What you are asked to do >> In your output, repeat each entry exactly and include no pictures.

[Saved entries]
=== Section Start ===
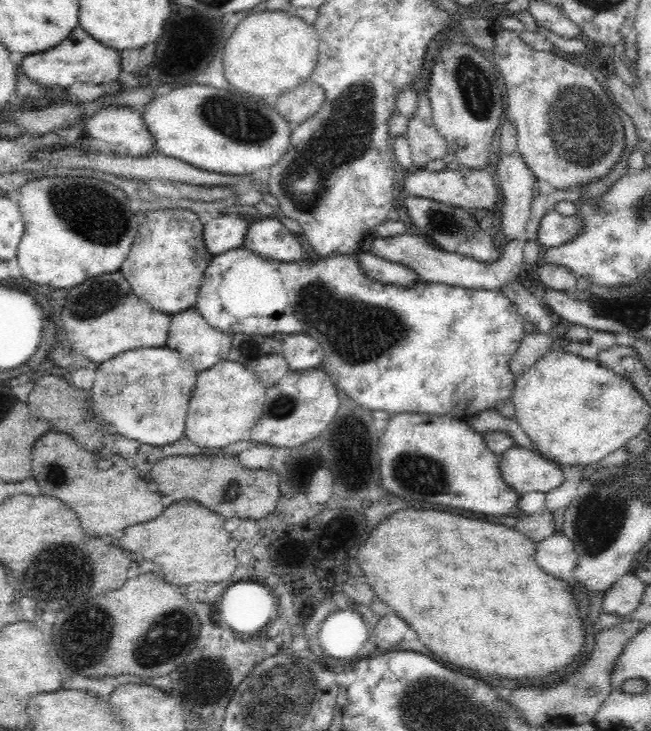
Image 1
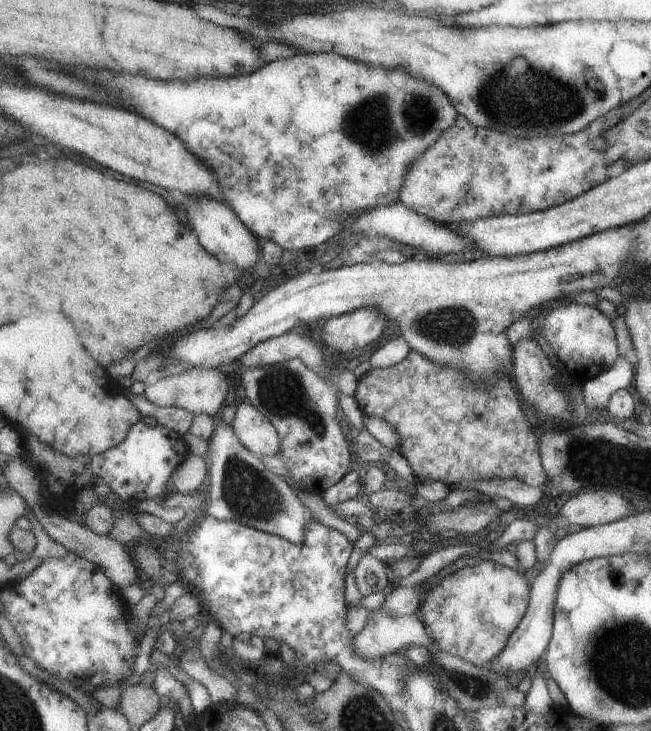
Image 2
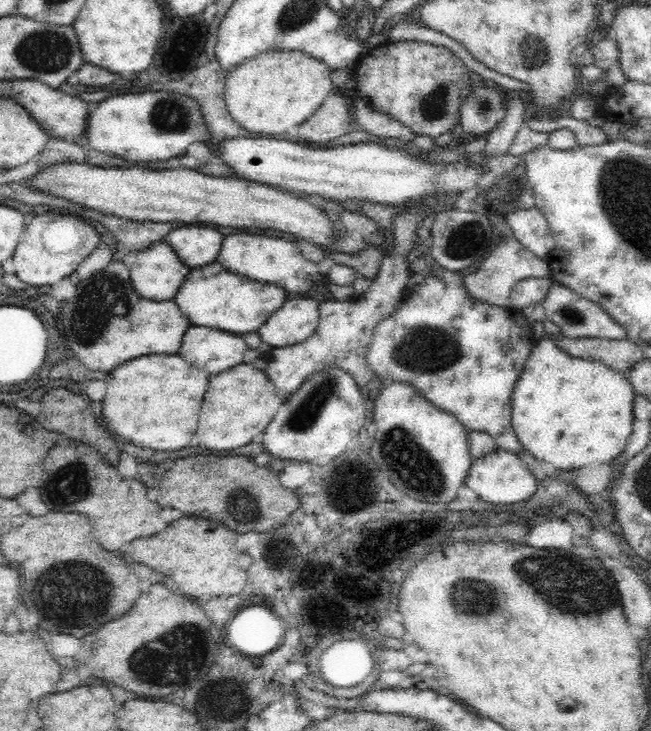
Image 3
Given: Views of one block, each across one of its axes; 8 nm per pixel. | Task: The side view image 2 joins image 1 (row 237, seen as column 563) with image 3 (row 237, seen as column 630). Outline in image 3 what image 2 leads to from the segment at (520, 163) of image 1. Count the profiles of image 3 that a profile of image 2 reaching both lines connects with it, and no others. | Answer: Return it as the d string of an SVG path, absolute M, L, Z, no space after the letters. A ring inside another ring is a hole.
M515 236L502 240L497 247L478 264L478 269L464 278L464 289L476 301L494 306L508 307L510 293L517 282L526 278L550 278L550 263L547 259L538 258L518 242Z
=== Section End ===
Response box >>
Image 1
Image 2
Image 3
Given: Views of one block, each across one of its axes; 8 nm per pixel. | Task: The side view image 2 joins image 1 (row 237, seen as column 563) with image 3 (row 237, seen as column 630). Outline in image 3 what image 2 leads to from the segment at (520, 163) of image 1. Count the profiles of image 3 that a profile of image 2 reaching both lines connects with it, and no others. | Answer: Return it as the d string of an SVG path, absolute M, L, Z, no space after the letters. A ring inside another ring is a hole.
M515 236L502 240L497 247L478 264L478 269L464 278L464 289L476 301L494 306L508 307L510 293L517 282L526 278L550 278L550 263L547 259L538 258L518 242Z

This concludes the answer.